PROBLEMS TO WORK ON
a – In the court opinion excerpt on reverse veil piercing, which case is quoted on what a court must weigh before applying that doctrine?
b – Continue the court opinion excerpt on reverse veil piercing for a paragraph or two, starting after its final sentence.

SOURCE DOCUMENT
·····
When the preceding concerns are implicated, courts have declined to impose reverse veil piercing. To summarize, “a court considering reverse veil piercing must weigh the impact of such action upon innocent investors…. A court considering reverse veil piercing must also consider the impact of such an act upon innocent secured and unsecured creditors. The court must also consider the availability of other remedies the creditor may pursue.” C.F. Trust, Inc. v. First Flight, L.P., supra, 266 Va. at 12-13, 580 S.E.2d 806.
We conclude that in the present matter, the trial court should not have applied reverse veil piercing, regardless of whether it is a viable theory in Connecticut. Certain of the trial court’s subsidiary factual findings lacked evidentiary support and, therefore, were clearly erroneous. Those findings related to crucial factors that necessarily render reverse veil piercing inequitable. Additionally, after reviewing the trial court’s application of the identity and instrumentality rules, although we conclude that the court’s findings have some basis in the evidence, we nevertheless are left with the definite and firm conviction that a mistake has been made.
·····
INFORMATION SUPPLIED

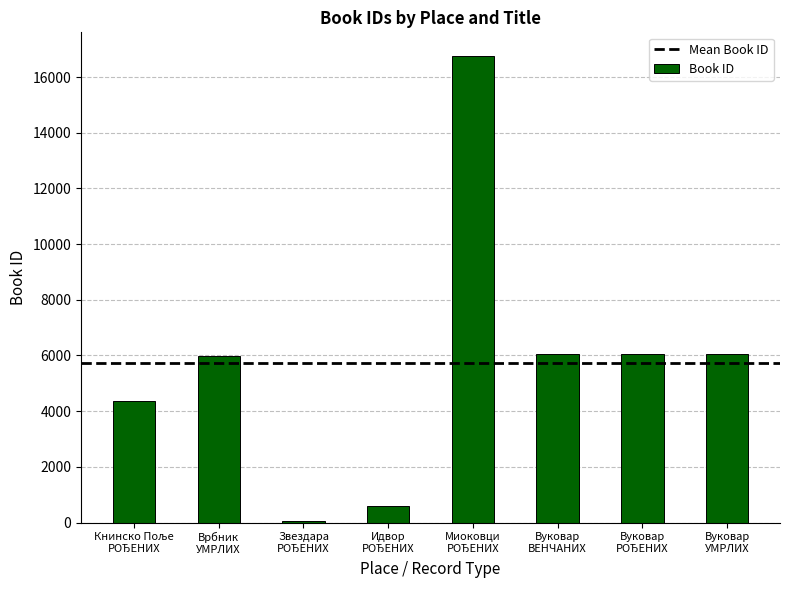

What value does the data have at Вуковар
ВЕНЧАНИХ, to the nearest 100?

6000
·····
OUTPUTS BY TASK
a – C.F. Trust, Inc. v. First Flight, L.P.

b –
First, the plaintiffs failed to demonstrate that the sons, indirect owners of a 20 percent interest in State Five, were participants in any wrongdoing in relation to State Five’s affairs. Moreover, there was no evidence indicating that their ownership interests in State Five somehow were illusory. The sons were not made parties to the present action; see Estate of Daily v. Title Guaranty Escrow Service, 178 B.R. 837, 844 (D.Hawai’i 1995) (refusing to allow reverse piercing claim when debtor’s children, to whom debtor allegedly had transferred corporate stock for no consideration, could not be made parties to action and therefore could not defend their legal interests), aff’d, 81 F.3d 167 (9th Cir.1996); nor were they called to testify about their knowledge or activities regarding State Five. No testimony or other evidence was presented that tended to show that the sons were aware of, and acquiesced in, any of the conduct that the trial court found objectionable. Nevertheless, according to the trial court, because the evidence showed that the sons “had no real involvement in” State Five and “did not make any decisions necessary to run the business and did not make any suggestions that things be done any differently,” it “did not support a finding that the … sons were innocent shareholders” whose interests required protection. We do not agree.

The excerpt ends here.